(Images with bounding boxes)

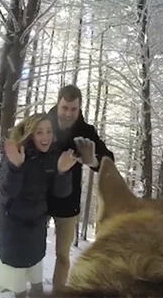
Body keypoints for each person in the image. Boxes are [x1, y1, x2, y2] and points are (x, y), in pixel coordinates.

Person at [0, 113, 77, 298]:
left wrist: (62, 172)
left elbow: (60, 193)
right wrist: (15, 167)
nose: (46, 137)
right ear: (30, 134)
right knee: (19, 287)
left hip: (36, 227)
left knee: (37, 282)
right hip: (14, 229)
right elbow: (8, 192)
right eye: (39, 132)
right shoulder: (17, 152)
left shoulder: (52, 156)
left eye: (48, 131)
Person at [47, 84, 115, 290]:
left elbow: (109, 161)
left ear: (79, 108)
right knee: (31, 252)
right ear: (58, 104)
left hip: (68, 202)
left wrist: (93, 160)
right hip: (39, 198)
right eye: (65, 108)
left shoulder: (86, 131)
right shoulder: (42, 124)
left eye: (73, 109)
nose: (68, 113)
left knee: (62, 255)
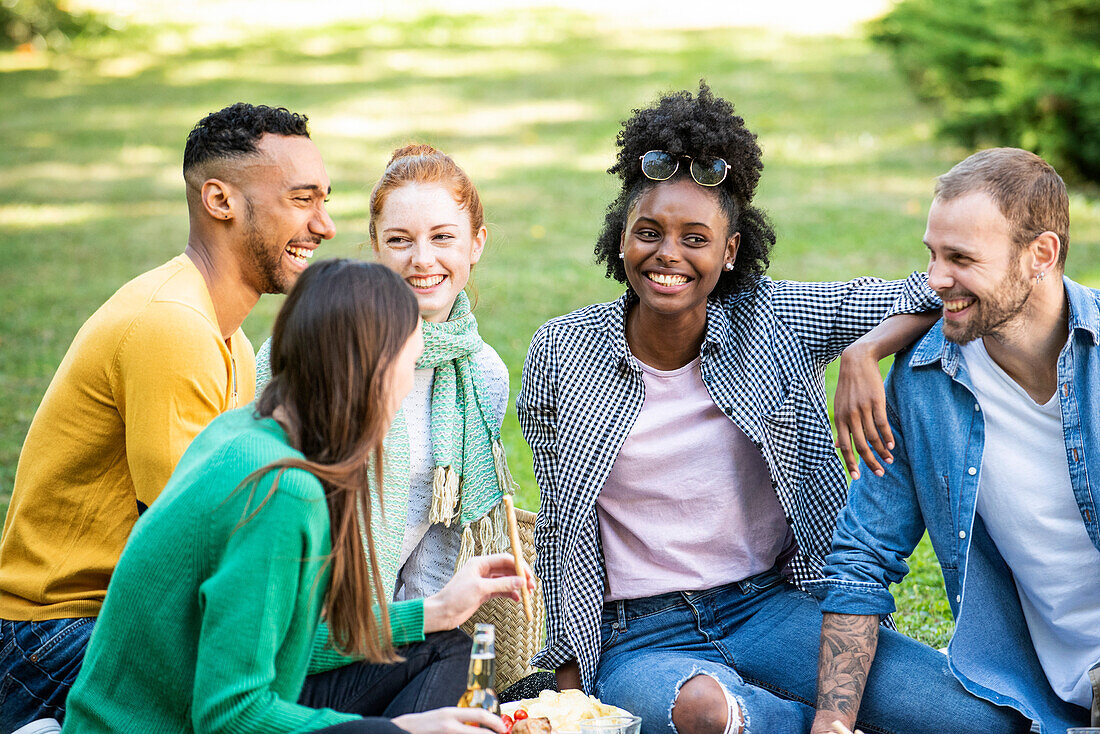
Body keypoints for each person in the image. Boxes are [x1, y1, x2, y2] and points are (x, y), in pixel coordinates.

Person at [516, 83, 1018, 734]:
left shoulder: (773, 317)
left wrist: (864, 354)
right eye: (649, 232)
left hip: (769, 607)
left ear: (729, 253)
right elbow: (560, 532)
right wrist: (570, 696)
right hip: (640, 637)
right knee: (707, 711)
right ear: (621, 239)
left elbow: (932, 291)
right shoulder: (562, 350)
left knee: (979, 724)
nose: (668, 254)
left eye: (695, 237)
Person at [62, 259, 532, 734]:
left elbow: (288, 641)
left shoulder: (246, 429)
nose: (409, 385)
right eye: (409, 365)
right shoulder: (280, 492)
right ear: (369, 376)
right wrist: (400, 731)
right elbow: (230, 716)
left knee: (443, 643)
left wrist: (436, 610)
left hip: (164, 708)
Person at [0, 102, 335, 732]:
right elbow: (200, 542)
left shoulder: (225, 338)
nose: (326, 224)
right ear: (220, 200)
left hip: (108, 620)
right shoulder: (172, 328)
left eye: (325, 199)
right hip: (60, 637)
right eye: (302, 198)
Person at [809, 148, 1099, 734]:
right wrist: (832, 721)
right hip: (1024, 687)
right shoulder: (923, 383)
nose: (935, 279)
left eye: (960, 258)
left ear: (1040, 254)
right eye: (932, 255)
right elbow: (864, 555)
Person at [256, 144, 513, 604]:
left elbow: (441, 540)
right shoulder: (315, 342)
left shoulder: (481, 374)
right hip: (292, 606)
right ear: (375, 245)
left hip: (389, 620)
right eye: (399, 240)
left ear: (476, 243)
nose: (422, 259)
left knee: (457, 664)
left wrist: (412, 632)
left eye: (442, 238)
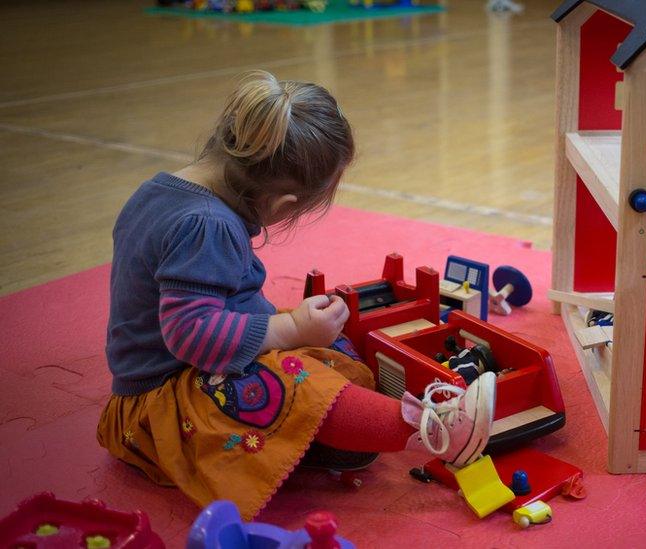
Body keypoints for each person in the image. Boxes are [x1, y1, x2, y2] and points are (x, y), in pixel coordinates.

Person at [97, 70, 496, 520]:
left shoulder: (159, 190)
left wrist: (295, 327)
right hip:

What this task involves
Please reproduce the lines from the line with "left hip: (164, 708)" to the line with "left elbow: (441, 540)", both ends included, exactly as they appear above.

Answer to this exercise
left hip: (164, 708)
Person at [0, 102, 335, 732]:
right elbow: (200, 542)
left shoulder: (225, 338)
nose: (326, 224)
right ear: (220, 200)
left hip: (108, 620)
right shoulder: (172, 328)
left eye: (325, 199)
right hip: (60, 637)
right eye: (302, 198)
Person at [809, 148, 1099, 734]:
right wrist: (832, 721)
right hip: (1024, 687)
right shoulder: (923, 383)
nose: (935, 279)
left eye: (960, 258)
left ear: (1040, 254)
right eye: (932, 255)
right elbow: (864, 555)
Person at [256, 144, 513, 604]:
left elbow: (441, 540)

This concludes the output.